Sunday, March 18, 2007

Can We Trust our Federal Police?

Max Wood, U.S. Attorney for the Middle District of Georgia, took exception to a headline for a recent Telegraph editorial, "We Can't Trust our Federal Police." Below is Wood's letter to the editor on the subject, published last Thursday. Keep scrolling, and you will find my husband's response, published today in the Telegraph.


Irresponsible headline
I was deeply disappointed at the irresponsible headline on the editorial page of March 13 Telegraph. The editorial, entitled "We can't trust our federal police" referred to a story in a national newspaper pointing out mistakes made by the Federal Bureau of Investigation in its interpretation of the Patriot Act.
Not only was the headline an insult to hundreds of thousands of federal law enforcement agents, it was also a misleading interpretation of the facts of the report.
The USA Patriot Act, which The Telegraph regularly criticizes, contains numerous oversight and cross checking responsibilities to insure abuses don't occur. The discovery of improperly issued "National Security Letters" was the result of internal Inspector General investigations, in other words, a self-inspection required by the Patriot Act. Agencies that can't be trusted typically don't engage in rigorous self-inspection.
All across America federal law enforcement agents put their lives on the line to protect the United States and its citizens. Painting the whole profession with such a broad brush as was done by your editorial headline both demoralizes the profession and is disturbing to the community and our nation.
·····
Instruction A:
In the post, what position does Max Wood hold?
Instruction B:
Please extract the passage of the post from "Max Wood, U.S." to "of the report.".

Dataset entries
·····
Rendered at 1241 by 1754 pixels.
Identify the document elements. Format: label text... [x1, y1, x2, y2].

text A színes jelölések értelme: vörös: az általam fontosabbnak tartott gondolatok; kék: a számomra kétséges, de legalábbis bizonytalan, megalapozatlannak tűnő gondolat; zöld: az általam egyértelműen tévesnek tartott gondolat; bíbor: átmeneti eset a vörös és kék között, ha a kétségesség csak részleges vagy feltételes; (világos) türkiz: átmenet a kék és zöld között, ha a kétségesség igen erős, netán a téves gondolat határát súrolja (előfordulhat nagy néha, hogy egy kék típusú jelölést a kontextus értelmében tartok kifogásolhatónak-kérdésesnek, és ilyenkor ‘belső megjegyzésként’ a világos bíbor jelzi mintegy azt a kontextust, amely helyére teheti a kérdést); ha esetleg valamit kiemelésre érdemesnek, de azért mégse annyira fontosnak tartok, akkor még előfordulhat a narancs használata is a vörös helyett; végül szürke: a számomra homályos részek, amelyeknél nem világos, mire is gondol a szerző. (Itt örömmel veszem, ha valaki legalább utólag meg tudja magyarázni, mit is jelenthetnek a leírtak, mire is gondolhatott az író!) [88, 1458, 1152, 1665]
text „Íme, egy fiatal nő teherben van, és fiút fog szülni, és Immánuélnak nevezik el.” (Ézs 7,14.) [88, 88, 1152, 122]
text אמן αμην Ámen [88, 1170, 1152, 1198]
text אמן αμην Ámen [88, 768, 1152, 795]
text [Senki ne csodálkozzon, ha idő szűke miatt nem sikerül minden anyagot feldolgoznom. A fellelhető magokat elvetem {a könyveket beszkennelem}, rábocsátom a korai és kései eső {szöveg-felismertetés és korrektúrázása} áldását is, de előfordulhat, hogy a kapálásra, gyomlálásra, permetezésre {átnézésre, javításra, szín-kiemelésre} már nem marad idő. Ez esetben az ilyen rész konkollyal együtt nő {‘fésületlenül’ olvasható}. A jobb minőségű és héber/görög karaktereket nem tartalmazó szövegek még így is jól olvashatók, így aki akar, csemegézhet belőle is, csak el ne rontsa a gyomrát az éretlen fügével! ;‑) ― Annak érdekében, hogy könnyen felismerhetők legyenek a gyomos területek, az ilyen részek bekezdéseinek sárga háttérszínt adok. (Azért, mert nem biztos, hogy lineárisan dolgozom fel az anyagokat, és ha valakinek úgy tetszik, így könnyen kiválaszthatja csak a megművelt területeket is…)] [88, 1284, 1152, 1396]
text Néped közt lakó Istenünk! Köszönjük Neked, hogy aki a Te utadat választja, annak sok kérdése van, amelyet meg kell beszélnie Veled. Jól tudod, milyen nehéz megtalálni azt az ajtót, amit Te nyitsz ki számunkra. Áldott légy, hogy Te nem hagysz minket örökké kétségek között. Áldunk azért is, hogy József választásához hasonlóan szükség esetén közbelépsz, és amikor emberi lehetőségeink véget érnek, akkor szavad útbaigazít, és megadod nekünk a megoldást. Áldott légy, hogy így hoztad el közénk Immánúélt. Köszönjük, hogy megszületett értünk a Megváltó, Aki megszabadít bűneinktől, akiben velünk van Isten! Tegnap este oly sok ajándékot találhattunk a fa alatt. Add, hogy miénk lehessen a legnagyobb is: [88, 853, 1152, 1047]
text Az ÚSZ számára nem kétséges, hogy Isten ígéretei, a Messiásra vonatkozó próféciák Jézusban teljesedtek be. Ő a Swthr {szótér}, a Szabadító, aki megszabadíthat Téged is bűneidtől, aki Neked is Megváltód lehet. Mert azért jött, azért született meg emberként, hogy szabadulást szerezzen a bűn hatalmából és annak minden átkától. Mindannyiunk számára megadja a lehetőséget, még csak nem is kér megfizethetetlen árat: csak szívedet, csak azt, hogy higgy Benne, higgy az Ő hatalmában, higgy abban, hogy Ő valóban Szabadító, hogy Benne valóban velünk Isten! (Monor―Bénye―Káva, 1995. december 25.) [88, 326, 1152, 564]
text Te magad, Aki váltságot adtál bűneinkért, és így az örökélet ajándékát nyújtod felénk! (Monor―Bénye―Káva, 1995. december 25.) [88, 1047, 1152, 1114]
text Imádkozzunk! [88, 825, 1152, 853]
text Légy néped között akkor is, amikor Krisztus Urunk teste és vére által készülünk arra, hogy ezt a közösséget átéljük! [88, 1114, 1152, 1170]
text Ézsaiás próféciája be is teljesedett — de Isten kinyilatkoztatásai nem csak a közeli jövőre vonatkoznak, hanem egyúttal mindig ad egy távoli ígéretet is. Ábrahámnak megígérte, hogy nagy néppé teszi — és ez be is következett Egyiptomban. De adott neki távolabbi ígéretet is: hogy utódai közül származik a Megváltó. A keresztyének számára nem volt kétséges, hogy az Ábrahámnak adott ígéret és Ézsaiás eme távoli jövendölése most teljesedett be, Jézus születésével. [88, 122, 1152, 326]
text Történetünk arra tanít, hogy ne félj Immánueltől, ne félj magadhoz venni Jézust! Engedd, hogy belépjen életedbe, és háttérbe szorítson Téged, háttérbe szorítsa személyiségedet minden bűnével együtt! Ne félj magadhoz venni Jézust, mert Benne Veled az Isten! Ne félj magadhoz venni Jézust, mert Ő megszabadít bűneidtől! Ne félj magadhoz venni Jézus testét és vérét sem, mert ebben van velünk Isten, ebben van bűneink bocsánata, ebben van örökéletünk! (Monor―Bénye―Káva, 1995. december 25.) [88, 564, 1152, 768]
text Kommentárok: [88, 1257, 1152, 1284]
·····
Answer A:
U.S. Attorney for the Middle District of Georgia

Answer B:
Max Wood, U.S. Attorney for the Middle District of Georgia, took exception to a headline for a recent Telegraph editorial, "We Can't Trust our Federal Police." Below is Wood's letter to the editor on the subject, published last Thursday. Keep scrolling, and you will find my husband's response, published today in the Telegraph.


Irresponsible headline
I was deeply disappointed at the irresponsible headline on the editorial page of March 13 Telegraph. The editorial, entitled "We can't trust our federal police" referred to a story in a national newspaper pointing out mistakes made by the Federal Bureau of Investigation in its interpretation of the Patriot Act.
Not only was the headline an insult to hundreds of thousands of federal law enforcement agents, it was also a misleading interpretation of the facts of the report.